Du début jusqu’à la fin, le quinquennat d’Emmanuel Macron aura été marqué par une mise en cause, et à certains égards, par un recul des droits de la presse.
Quelle trace le quinquennat d’Emmanuel Macron laissera-t-il dans l’histoire de la presse et des médias ? Même s’il a été présenté comme l’homme du « nouveau monde », le président « jupitérien » est revenu dans ses rapports avec les journalistes aux origines mêmes de la Cinquième République.
Il n’a pas hésité pour cela à utiliser les méthodes de la modernité, en diffusant par exemple ses propres images sur les réseaux sociaux tout en tenant la presse à distance. C’est le constat que je dresse dans l’ouvrage Jupiter et Mercure, le pouvoir présidentiel face à la presse (éditions Les Petits Matins).
Le projet de ce livre est né le soir même de l’élection présidentielle de 2017, au moment où Emmanuel Macron entamait sa marche solennelle dans la cour du Louvre. Je venais de publier un ouvrage, Le Contact et la distance, qui portait sur la très forte porosité qui caractérise les mondes politique et journalistique en France.
Emmanuel Macron avait annoncé très tôt sa volonté de rompre avec cette tradition, et notamment avec le goût pour les « propos d’antichambre », comme il les nommera quelques mois plus tard.
Cette rupture me semblait bienvenue, mais elle portait déjà en elle une ambiguïté : Emmanuel Macron semblait moins attaché à l’idée d’une distance entre ces deux mondes, sur le modèle anglo-saxon, qu’à la volonté de rétablir une relation ouvertement hiérarchique entre le pouvoir politique et la presse.

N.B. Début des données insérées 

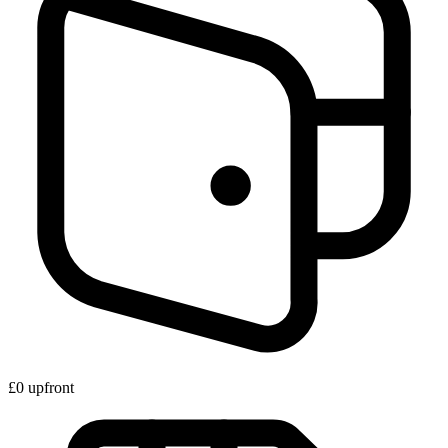
£0 upfront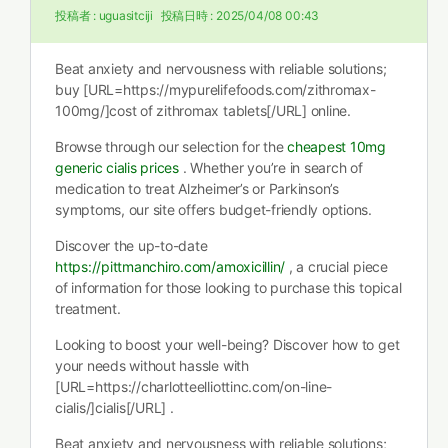
投稿者 :
uguasitciji
投稿日時 :
2025/04/08 00:43
Beat anxiety and nervousness with reliable solutions;
buy [URL=https://mypurelifefoods.com/zithromax-
100mg/]cost of zithromax tablets[/URL] online.
Browse through our selection for the
cheapest 10mg
generic cialis prices
. Whether you’re in search of
medication to treat Alzheimer’s or Parkinson’s
symptoms, our site offers budget-friendly options.
Discover the up-to-date
https://pittmanchiro.com/amoxicillin/
, a crucial piece
of information for those looking to purchase this topical
treatment.
Looking to boost your well-being? Discover how to get
your needs without hassle with
[URL=https://charlotteelliottinc.com/on-line-
cialis/]cialis[/URL] .
Beat anxiety and nervousness with reliable solutions;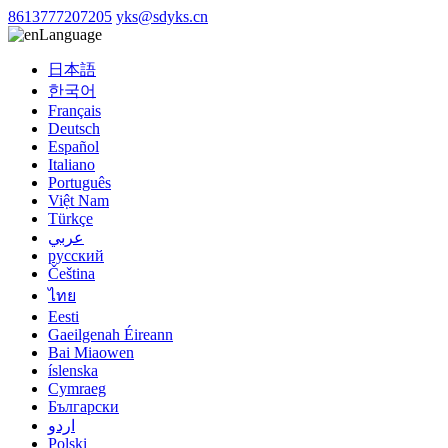
8613777207205
yks@sdyks.cn
Language
日本語
한국어
Français
Deutsch
Español
Italiano
Português
Việt Nam
Türkçe
عربي
русский
Čeština
ไทย
Eesti
Gaeilgenah Éireann
Bai Miaowen
íslenska
Cymraeg
Български
اردو
Polski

Deux entretiens fondateurs
En juillet 2015 et en octobre 2016, dans deux entretiens fondateurs accordés à l’hebdomadaire Le 1 et au magazine Challenges, il avait en effet revendiqué une manière de gouverner très verticale.
Il avait même exprimé dans Le 1 son admiration pour les précédents gaulliens ou bonapartiste, et regretté ouvertement la disparition de la « figure du Roi ». Or, l’attachement à un tel héritage ne pouvait être qu’annonciateur de potentielles dérives à l’égard de la presse : lorsque le pouvoir se veut « jupitérien », selon le terme employé par le candidat dans son interview à Marianne, il est presque toujours tenté de restreindre la liberté des journalistes.
Dès le mois de mai 2017, j’ai donc choisi d’observer ce quinquennat à travers le prisme des rapports entre le président et la presse, avec la volonté de confronter Emmanuel Macron à ses prédécesseurs et d’inscrire son mandat dans l’histoire des médias. L’histoire n’est pas tout à fait finie au moment où paraît cet ouvrage, et la période préélectorale qui s’ouvre changera peut-être en partie la donne.
Mais, quatre ans après la déambulation victorieuse d’Emmanuel Macron, il me semble d’ores et déjà possible d’isoler plusieurs périodes, et de tirer quelques enseignements des difficultés rencontrées par ce jeune président dans ses relations avec la presse.